TobiasNx commented 1 week ago

It seems that the initial usecase is not solved. The leader seems to come out wrong: https://test.metafacture.org/playground/?flux=%22https%3A//raw.githubusercontent.com/metafacture/metafacture-core/master/metafacture-runner/src/main/dist/examples/read/marc21/10.marc21%22%0A%7C+open-http%0A%7C+as-lines%0A%7C+decode-marc21%0A%7C+encode-marcxml%0A%7C+print%0A%3B

        <marc:leader>pam a c </marc:leader>
        <marc:leader>pam a c pam a c </marc:leader>
        <marc:leader>pam a c pam a c pam a c </marc:leader>
        <marc:leader>pam a c pam a c pam a c pam a c </marc:leader>
dr0i commented 1 week ago

@blackwinter can you have a look? Unfortunately I've already released this buggy version. note to self: don't forget to always review functional

TobiasNx commented 1 week ago

Also the changes introduced a new bug: https://test.metafacture.org/playground/?flux=%22https%3A//raw.githubusercontent.com/metafacture/metafacture-core/master/metafacture-runner/src/main/dist/examples/read/marc21/10.marc21%22%0A%7C+open-http%0A%7C+as-lines%0A%7C+decode-marc21%28emitLeaderAsWhole%3D%22true%22%29%0A%7C+encode-marcxml%0A%7C+print%0A%3B (this worked before)

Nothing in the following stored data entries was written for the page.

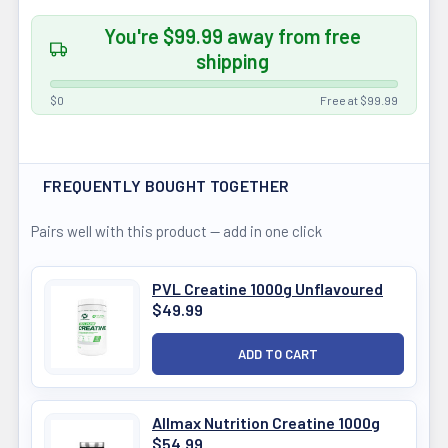
You're $99.99 away from free
shipping
$0
Free at $99.99
FREQUENTLY BOUGHT TOGETHER
Pairs well with this product — add in one click
PVL Creatine 1000g Unflavoured
$49.99
Allmax Nutrition Creatine 1000g
$54.99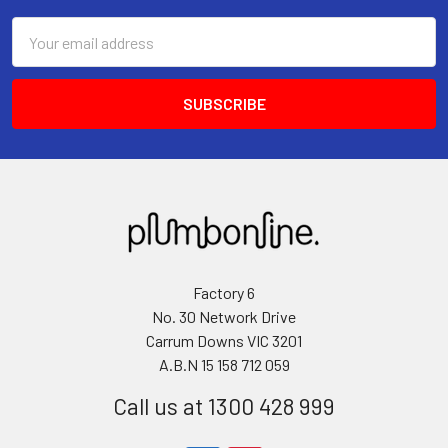
Email
Address
Factory 6
No. 30 Network Drive
Carrum Downs VIC 3201
A.B.N 15 158 712 059
Call us at 1300 428 999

        <marc:leader>02602pam a2200529 c 4500</marc:leader>
        <marc:leader>02602pam a2200529 c 450001387pam a2200349 c 4500</marc:leader>
        <marc:leader>02602pam a2200529 c 450001387pam a2200349 c 450001266pam a2200361 c 4500</marc:leader>
        ...
TobiasNx commented 1 week ago

handle-marcxml -> encode-marcxml still works :) https://metafacture.org/playground/?flux=%22https%3A//raw.githubusercontent.com/jorol/processing-marc/master/files/loc.mrc.xml%22%0A%7C+open-http%28accept%3D%22application/xml%22%29%0A%7C+decode-xml%0A%7C+handle-marcxml%0A%7C+encode-marcxml%0A%7C+print%0A%3B

blackwinter commented 1 week ago

The leader seems to come out wrong

Also the changes introduced a new bug

These are actually the same bug. It's fixed in 32beffb.

blackwinter commented 1 week ago

note to self: don't forget to always review functional

Absolutely!

TobiasNx commented 1 week ago

I tested it locally the leader is not repeated and concatenated anymore which is great!!

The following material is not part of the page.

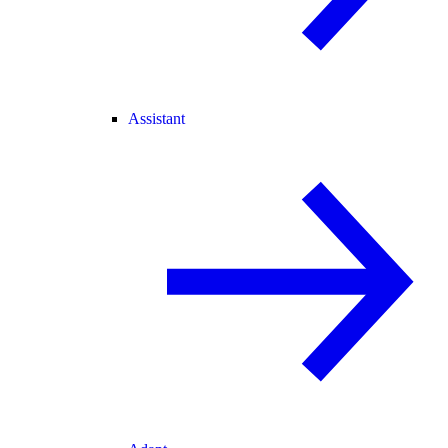
Assistant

It seems that the initial usecase is not solved. The leader seems to come out wrong: test.metafacture.org/playground/?flux=%22https%3A//raw.githubusercontent.com/metafacture/metafacture-core/master/metafacture-runner/src/main/dist/examples/read/marc21/10.marc21%22%0A%7C+open-http%0A%7C+as-lines%0A%7C+decode-marc21%0A%7C+encode-marcxml%0A%7C+print%0A%3B

      <marc:leader>pam a c </marc:leader>
      <marc:leader>pam a c pam a c </marc:leader>
      <marc:leader>pam a c pam a c pam a c </marc:leader>
      <marc:leader>pam a c pam a c pam a c pam a c </marc:leader>

now

                <marc:leader>nam a c </marc:leader>
                <marc:leader>nam a c </marc:leader>
                <marc:leader>nam a c </marc:leader>

But this still outputs a wrong leader because it misses the counted elements: https://github.com/metafacture/metafacture-core/issues/524

It should look something like: <marc:leader>02602pam a2200529 c 4500</marc:leader> It should have 24 characters.

blackwinter commented 1 week ago

But this still outputs a wrong leader because it misses the counted elements:

You haven't set ensureCorrectMarc21Xml="true".

TobiasNx commented 1 week ago

Great: with this option this looks good!! <marc:leader>01269nam a2200373 c 4500</marc:leader>

TobiasNx commented 1 week ago

+1